By Sam Smeltzer, The Circuit.
One pipe burst has destroyed wood floors, furniture, ceiling tiles and has closed a coffee shop.
The Ferrell Academic Center had a thermal tank pop right above the rotunda on the fourth floor on the morning of Oct. 2.
The building was last checked on at 2:30 a.m. that morning, and the leaks were discovered at 5:40 a.m.
The flooding was discovered by a member of the food service team who arrived early in the morning to set up for a President’s brunch. Benedictine Operations believes that the leaks couldn’t have been going for more than an hour.
Matt Fassero, Head of Operations, arrived on the scene shortly after it was discovered.

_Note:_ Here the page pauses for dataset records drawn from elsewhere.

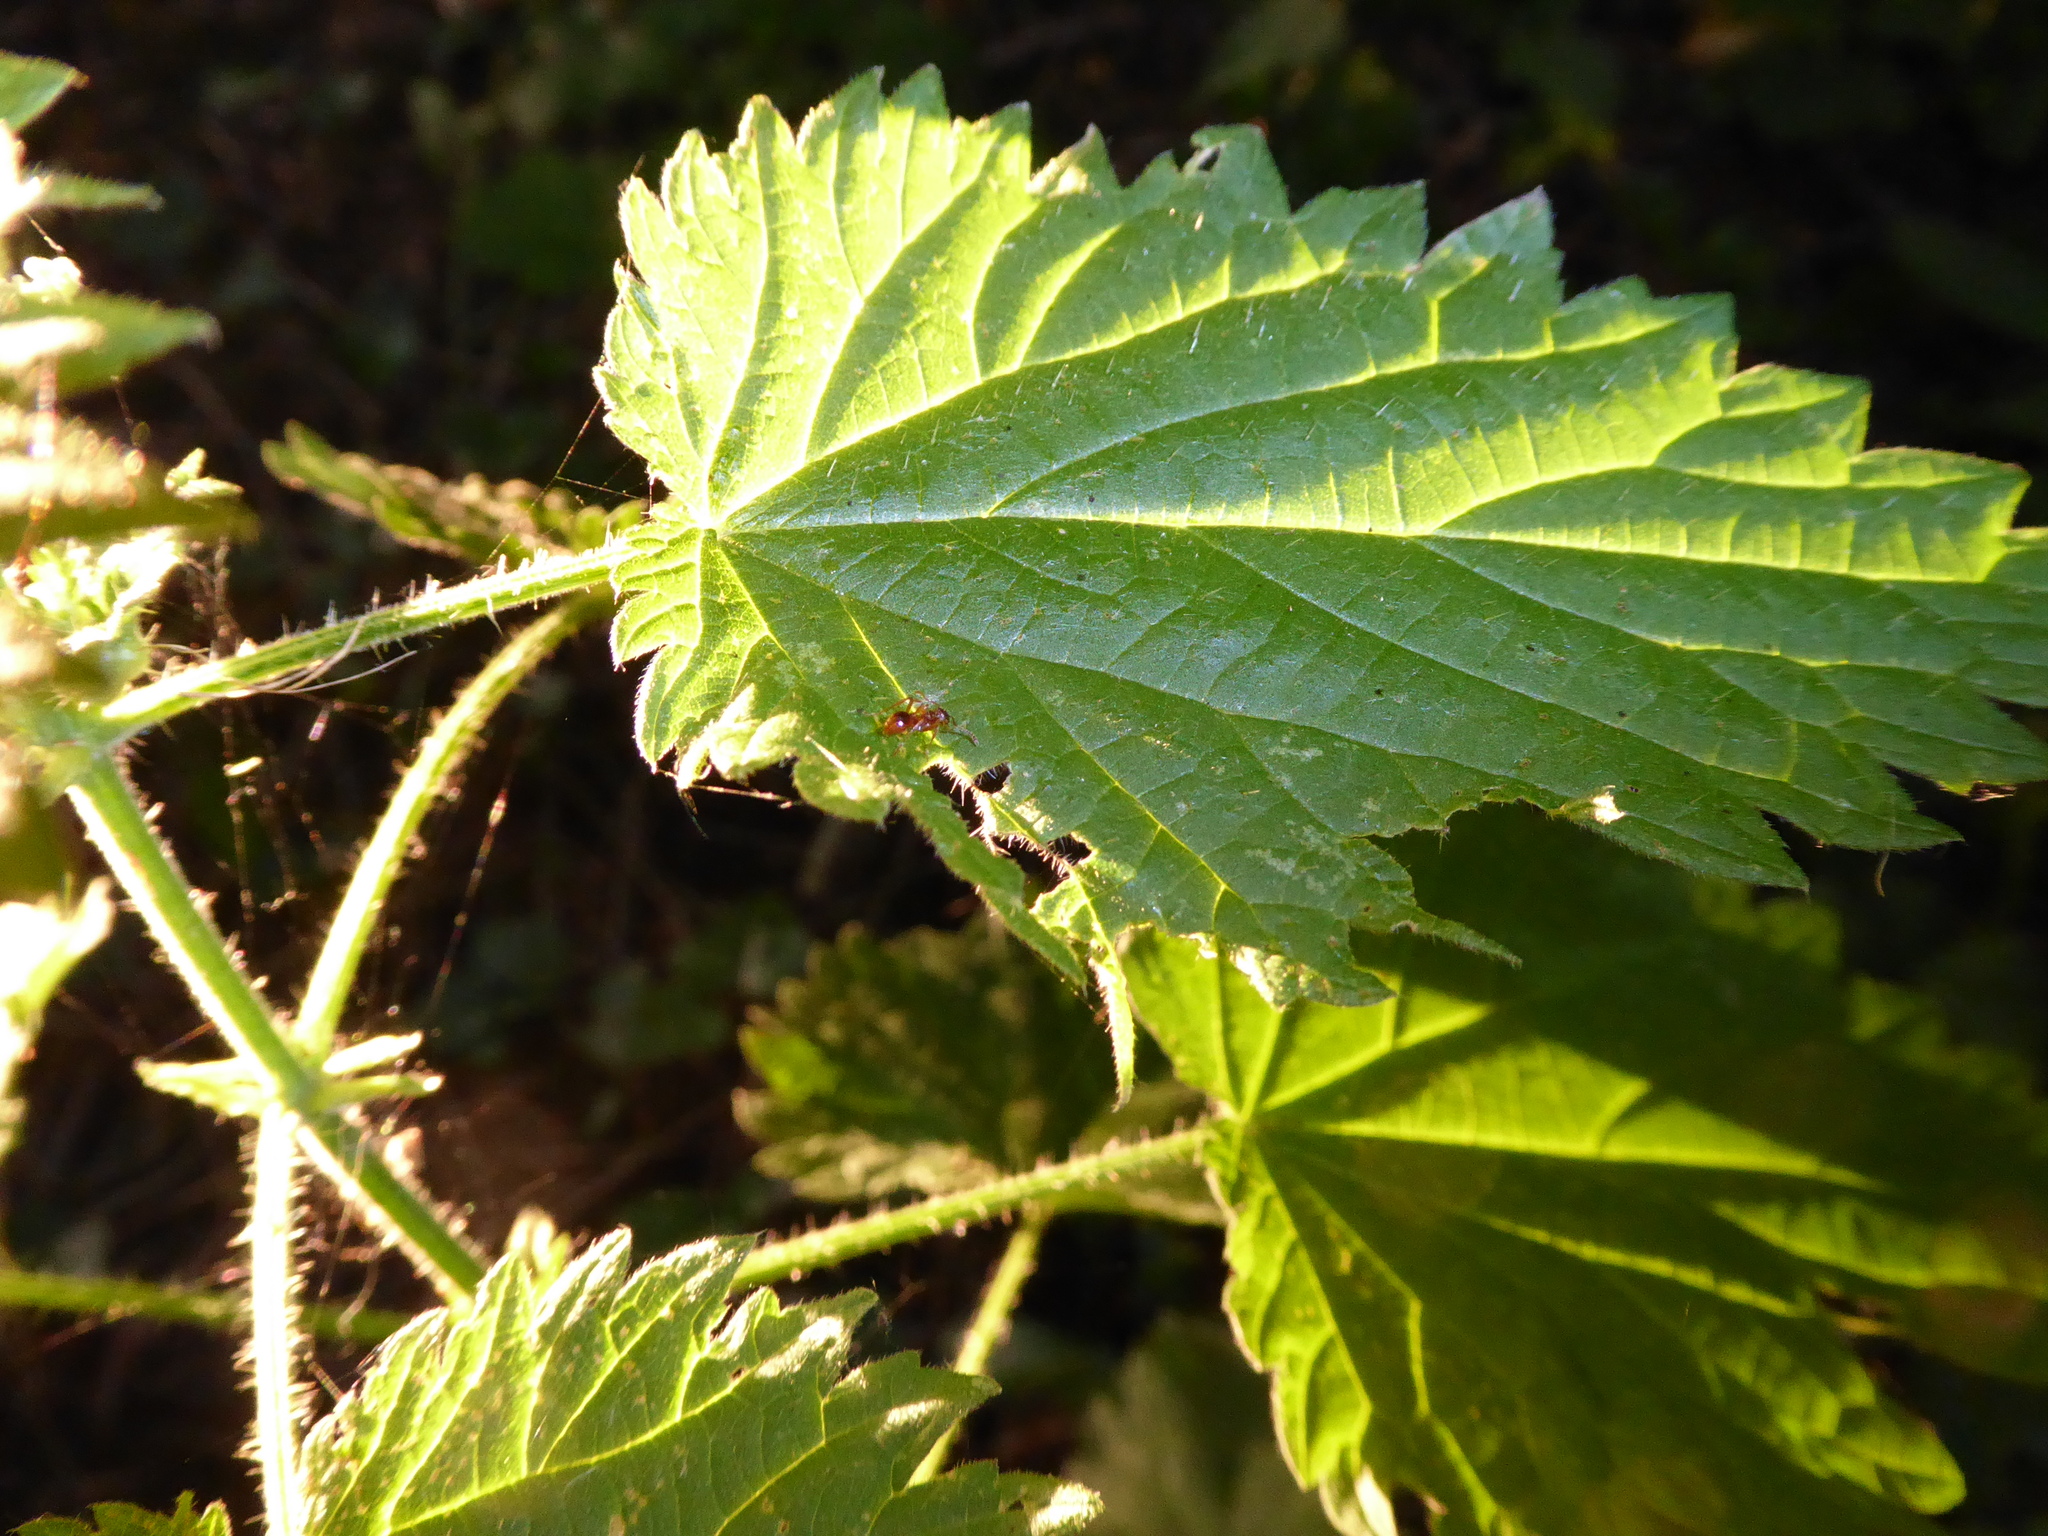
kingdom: Animalia
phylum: Arthropoda
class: Insecta
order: Hymenoptera
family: Formicidae
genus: Myrmica
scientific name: Myrmica
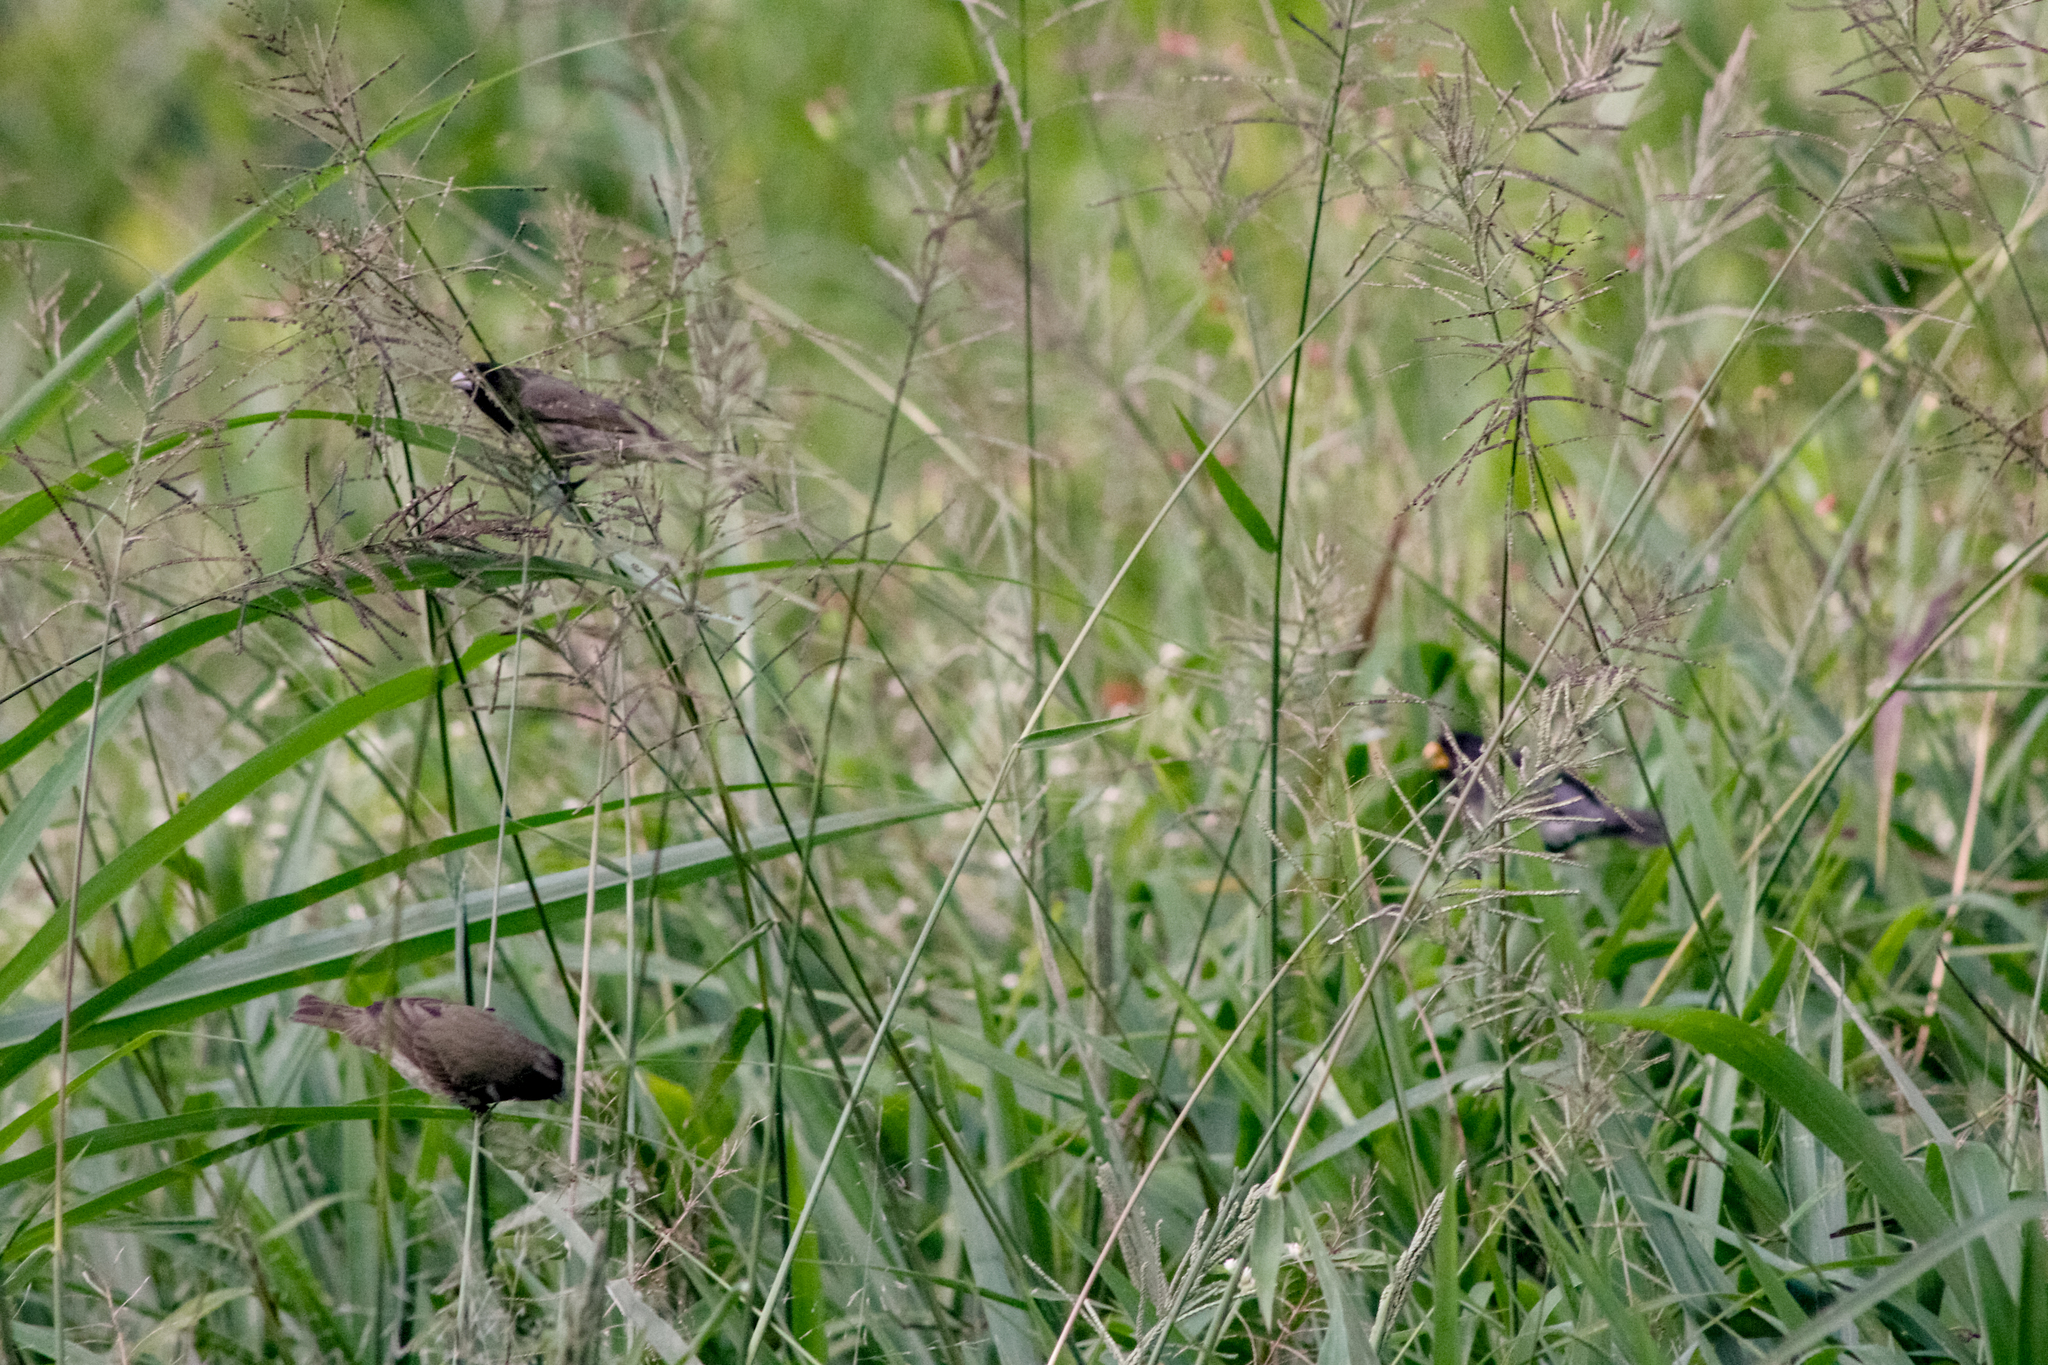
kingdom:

“It was kind of like it was raining, so if you can imagine a rain storm inside, not like an all-out down pour but just a little rain,” Fassero said.
The damage is mainly on the fourth floor due to the water tight tiles and concrete floors, but it has seriously damaged the Gangel Seminar Room and Café 62, Fassero said. The building suffered no electrical damage.
Café 62 won’t be open for at least a couple weeks although no machines were seriously damaged.
Only one office suffered significant damage leaving a gaping hole in the celling. Dr. Mark Zia, professor of Sacred Theology & Director of Academic Enrichment Programs, says that he has no idea when his office will be repaired. Zia says that he is glad that his office took the blow and not classrooms because that could cause a bigger issue.
“If all these classrooms would have been damaged we would have a huge problem because all classes for the college are full to capacity during the prime hours of 9, 10 and 11 and they wouldn’t have been able to find classrooms to direct them to,” Zia said.
The only thing that may not be able to be replaced that was in Zia’s office is his doctoral gown. Zia says that the gown is made of silk and he doesn’t believe it can be salvaged, but he is still attempting to get it repaired.
Thanks to the dehumidifiers all over the building and the help from Serve Pro from St. Joseph, MO the entire building should be almost dry by now, but it won’t be back to normal until after Christmas break. This is because furniture and insulation need to be replaced.
“What you’re worried about with water is it’s what they call ‘secondary damage’,” Fassero said, “The water coming in is primary damage, the secondary damage is if you don’t get it dried out, you don’t get it repaired, then you could have mold grow and other things.”